Colorectal Polyps

Colorectal Polyps
Colorectal Polyps

Overview Of Colorectal Polyps

A colorectal polyp is a growth on the lining of the colon or rectum.

Commonly Associated With

Intestinal polyps; Polyps – colorectal; Adenomatous polyps; Hyperplastic polyps; Villous adenomas; Serrated polyp; Serrated adenoma; Precancerous polyps; Colon cancer – polyps; Bleeding – colorectal polyps

Causes Of Colorectal Polyps

Polyps of the colon and rectum are most often benign. This means they are not cancer. You may have one or many polyps. They become more common with age. There are many types of polyps.

Adenomatous polyps are a common type. They are gland-like growths that develop on the mucous membrane that lines the large intestine.

Colorectal polyp are also called adenomas and are most often one of the following:

  • Tubular polyp, which protrudes out in the lumen (open space) of the colon
  • Villous adenoma, which is sometimes flat and spreading, and is more likely to become a cancer
  • When adenomas become cancerous, they are known as adenocarcinomas. Adenocarcinomas are cancers that originate in glandular tissue cells. Adenocarcinoma is the most common type of colorectal cancer.

Other types of polyps are:

  • Hyperplastic polyps, which rarely, if ever, develop into cancer
  • Serrated polyps, which are less common, but may develop into cancer over time

Polyps bigger than 1 centimeter (cm) have a higher cancer risk than polyps smaller than 1 centimeter. Risk factors include:

  • Age
  • Family history of colon cancer or polyps
  • A type of polyp called villous adenoma

A small number of people with colorectal polyps may also be linked to some inherited disorders, including:

  • Familial adenomatous polyposis (FAP)
  • Gardner syndrome (a type of FAP)
  • Juvenile polyposis (a disease that causes many benign growths in the intestine, usually before 20 years old)
  • Lynch syndrome (HNPCC, a disease that raises the chance of many types of cancer, including in the intestine)
  • Peutz-Jeghers syndrome (a disease that causes intestinal polyps, usually in the small intestine and usually benign)

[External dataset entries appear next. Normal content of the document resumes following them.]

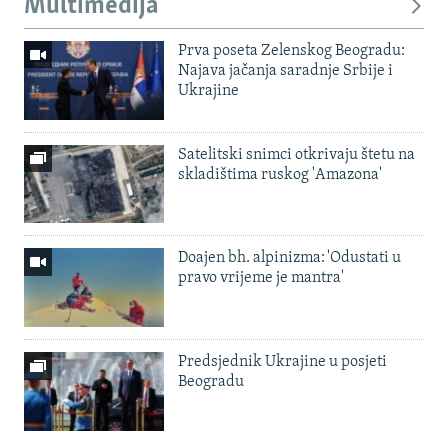
Multimedija
Prva poseta Zelenskog Beogradu:
Najava jačanja saradnje Srbije i
Ukrajine
Satelitski snimci otkrivaju štetu na
skladištima ruskog 'Amazona'
Doajen bh. alpinizma: 'Odustati u
pravo vrijeme je mantra'
Predsjednik Ukrajine u posjeti
Beogradu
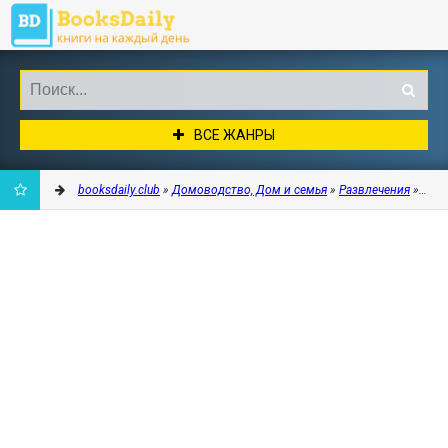
ВСЕ ЖАНРЫ
booksdaily.club
»
Домоводство, Дом и семья
»
Развлечения
» Дет
ДОБАВИТЬ
В
ЗАКЛАДКИ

Symptoms Of Colorectal Polyps

Polyps usually do not have symptoms. When present, symptoms may include:

  • Blood in the stools
  • Change in bowel habit
  • Fatigue caused by losing blood over time

Exams & Tests

Your health care provider will perform a physical exam. A large polyp in the rectum may be felt during a rectal exam.

Most polyps are found with the following tests:

  • Barium enema (rarely done)
  • Colonoscopy
  • Sigmoidoscopy
  • Stool test for hidden (occult) blood
  • Virtual colonoscopy
  • Stool DNA test
  • Fecal immunochemical test (FIT)

Treatment Of Colorectal Polyps

Colorectal polyps should be removed because some can develop into cancer. In most cases, the polyps may be removed during a colonoscopy.

For people with adenomatous polyps, new polyps can appear in the future. You should have a repeat colonoscopy, usually 1 to 10 years later, depending on:

  • Your age and general health
  • Number of polyps you had
  • Size and type of the polyps
  • Family history of polyps or cancer
  • In rare cases, when polyps are very likely to turn into cancer or too large to remove during colonoscopy, the provider will recommend a colectomy. This is surgery to remove part of the colon that has the polyps.